**TASK REQUIREMENTS**
All of the entries below need to be repeated exactly.

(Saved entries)

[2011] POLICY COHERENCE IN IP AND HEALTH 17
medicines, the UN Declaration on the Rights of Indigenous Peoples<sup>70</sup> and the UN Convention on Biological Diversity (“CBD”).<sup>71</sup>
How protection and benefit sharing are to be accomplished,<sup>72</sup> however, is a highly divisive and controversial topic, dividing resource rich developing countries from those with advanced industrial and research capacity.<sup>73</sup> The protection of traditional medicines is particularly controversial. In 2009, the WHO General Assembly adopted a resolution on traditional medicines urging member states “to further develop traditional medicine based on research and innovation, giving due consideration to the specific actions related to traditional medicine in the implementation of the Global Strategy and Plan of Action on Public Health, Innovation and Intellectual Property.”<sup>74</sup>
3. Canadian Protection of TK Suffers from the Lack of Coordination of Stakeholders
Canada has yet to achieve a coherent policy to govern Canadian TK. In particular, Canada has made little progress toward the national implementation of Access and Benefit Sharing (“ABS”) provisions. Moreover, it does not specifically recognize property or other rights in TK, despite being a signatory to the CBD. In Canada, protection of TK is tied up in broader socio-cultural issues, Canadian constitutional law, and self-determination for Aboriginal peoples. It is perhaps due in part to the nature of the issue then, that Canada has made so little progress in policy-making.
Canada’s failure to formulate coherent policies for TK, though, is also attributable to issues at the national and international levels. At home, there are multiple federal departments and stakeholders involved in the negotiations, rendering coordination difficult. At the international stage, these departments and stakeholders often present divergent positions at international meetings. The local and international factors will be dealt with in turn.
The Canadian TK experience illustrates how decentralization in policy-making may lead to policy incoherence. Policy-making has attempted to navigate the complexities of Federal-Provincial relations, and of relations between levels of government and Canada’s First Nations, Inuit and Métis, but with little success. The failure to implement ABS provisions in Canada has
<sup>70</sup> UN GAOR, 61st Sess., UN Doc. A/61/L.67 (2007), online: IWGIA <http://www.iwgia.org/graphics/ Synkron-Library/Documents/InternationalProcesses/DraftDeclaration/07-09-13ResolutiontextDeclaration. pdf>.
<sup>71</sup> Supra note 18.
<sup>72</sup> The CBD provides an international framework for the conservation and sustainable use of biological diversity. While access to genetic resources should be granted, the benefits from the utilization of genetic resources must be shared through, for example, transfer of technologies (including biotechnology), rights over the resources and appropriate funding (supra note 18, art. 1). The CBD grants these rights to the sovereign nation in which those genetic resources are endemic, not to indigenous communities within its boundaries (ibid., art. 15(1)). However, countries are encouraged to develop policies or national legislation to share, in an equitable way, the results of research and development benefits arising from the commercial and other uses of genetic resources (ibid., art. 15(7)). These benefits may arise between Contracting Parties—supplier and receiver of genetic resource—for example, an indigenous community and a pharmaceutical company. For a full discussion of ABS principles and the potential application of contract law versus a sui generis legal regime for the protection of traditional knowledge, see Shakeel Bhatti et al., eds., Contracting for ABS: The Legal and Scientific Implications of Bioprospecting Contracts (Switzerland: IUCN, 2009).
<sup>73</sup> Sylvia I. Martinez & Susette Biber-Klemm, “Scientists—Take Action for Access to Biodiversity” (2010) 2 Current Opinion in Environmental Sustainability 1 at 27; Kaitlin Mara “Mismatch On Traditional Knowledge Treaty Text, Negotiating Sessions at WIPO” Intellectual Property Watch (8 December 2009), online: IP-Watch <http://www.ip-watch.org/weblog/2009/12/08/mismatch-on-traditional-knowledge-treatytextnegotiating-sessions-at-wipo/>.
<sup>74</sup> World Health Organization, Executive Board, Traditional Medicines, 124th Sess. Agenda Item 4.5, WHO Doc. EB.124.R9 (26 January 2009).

**SOLUTION TO THIS EXERCISE**
[2011] POLICY COHERENCE IN IP AND HEALTH 17
medicines, the UN Declaration on the Rights of Indigenous Peoples<sup>70</sup> and the UN Convention on Biological Diversity (“CBD”).<sup>71</sup>
How protection and benefit sharing are to be accomplished,<sup>72</sup> however, is a highly divisive and controversial topic, dividing resource rich developing countries from those with advanced industrial and research capacity.<sup>73</sup> The protection of traditional medicines is particularly controversial. In 2009, the WHO General Assembly adopted a resolution on traditional medicines urging member states “to further develop traditional medicine based on research and innovation, giving due consideration to the specific actions related to traditional medicine in the implementation of the Global Strategy and Plan of Action on Public Health, Innovation and Intellectual Property.”<sup>74</sup>
3. Canadian Protection of TK Suffers from the Lack of Coordination of Stakeholders
Canada has yet to achieve a coherent policy to govern Canadian TK. In particular, Canada has made little progress toward the national implementation of Access and Benefit Sharing (“ABS”) provisions. Moreover, it does not specifically recognize property or other rights in TK, despite being a signatory to the CBD. In Canada, protection of TK is tied up in broader socio-cultural issues, Canadian constitutional law, and self-determination for Aboriginal peoples. It is perhaps due in part to the nature of the issue then, that Canada has made so little progress in policy-making.
Canada’s failure to formulate coherent policies for TK, though, is also attributable to issues at the national and international levels. At home, there are multiple federal departments and stakeholders involved in the negotiations, rendering coordination difficult. At the international stage, these departments and stakeholders often present divergent positions at international meetings. The local and international factors will be dealt with in turn.
The Canadian TK experience illustrates how decentralization in policy-making may lead to policy incoherence. Policy-making has attempted to navigate the complexities of Federal-Provincial relations, and of relations between levels of government and Canada’s First Nations, Inuit and Métis, but with little success. The failure to implement ABS provisions in Canada has
<sup>70</sup> UN GAOR, 61st Sess., UN Doc. A/61/L.67 (2007), online: IWGIA <http://www.iwgia.org/graphics/ Synkron-Library/Documents/InternationalProcesses/DraftDeclaration/07-09-13ResolutiontextDeclaration. pdf>.
<sup>71</sup> Supra note 18.
<sup>72</sup> The CBD provides an international framework for the conservation and sustainable use of biological diversity. While access to genetic resources should be granted, the benefits from the utilization of genetic resources must be shared through, for example, transfer of technologies (including biotechnology), rights over the resources and appropriate funding (supra note 18, art. 1). The CBD grants these rights to the sovereign nation in which those genetic resources are endemic, not to indigenous communities within its boundaries (ibid., art. 15(1)). However, countries are encouraged to develop policies or national legislation to share, in an equitable way, the results of research and development benefits arising from the commercial and other uses of genetic resources (ibid., art. 15(7)). These benefits may arise between Contracting Parties—supplier and receiver of genetic resource—for example, an indigenous community and a pharmaceutical company. For a full discussion of ABS principles and the potential application of contract law versus a sui generis legal regime for the protection of traditional knowledge, see Shakeel Bhatti et al., eds., Contracting for ABS: The Legal and Scientific Implications of Bioprospecting Contracts (Switzerland: IUCN, 2009).
<sup>73</sup> Sylvia I. Martinez & Susette Biber-Klemm, “Scientists—Take Action for Access to Biodiversity” (2010) 2 Current Opinion in Environmental Sustainability 1 at 27; Kaitlin Mara “Mismatch On Traditional Knowledge Treaty Text, Negotiating Sessions at WIPO” Intellectual Property Watch (8 December 2009), online: IP-Watch <http://www.ip-watch.org/weblog/2009/12/08/mismatch-on-traditional-knowledge-treatytextnegotiating-sessions-at-wipo/>.
<sup>74</sup> World Health Organization, Executive Board, Traditional Medicines, 124th Sess. Agenda Item 4.5, WHO Doc. EB.124.R9 (26 January 2009).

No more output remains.